>>>>
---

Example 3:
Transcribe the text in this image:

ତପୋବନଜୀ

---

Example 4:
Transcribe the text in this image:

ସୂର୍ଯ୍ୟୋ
<<<<
### EXERCISE INSTRUCTIONS
Retype the data exactly.

### TASK SOLUTION
---

Example 3:
Transcribe the text in this image:

ତପୋବନଜୀ

---

Example 4:
Transcribe the text in this image:

ସୂର୍ଯ୍ୟୋ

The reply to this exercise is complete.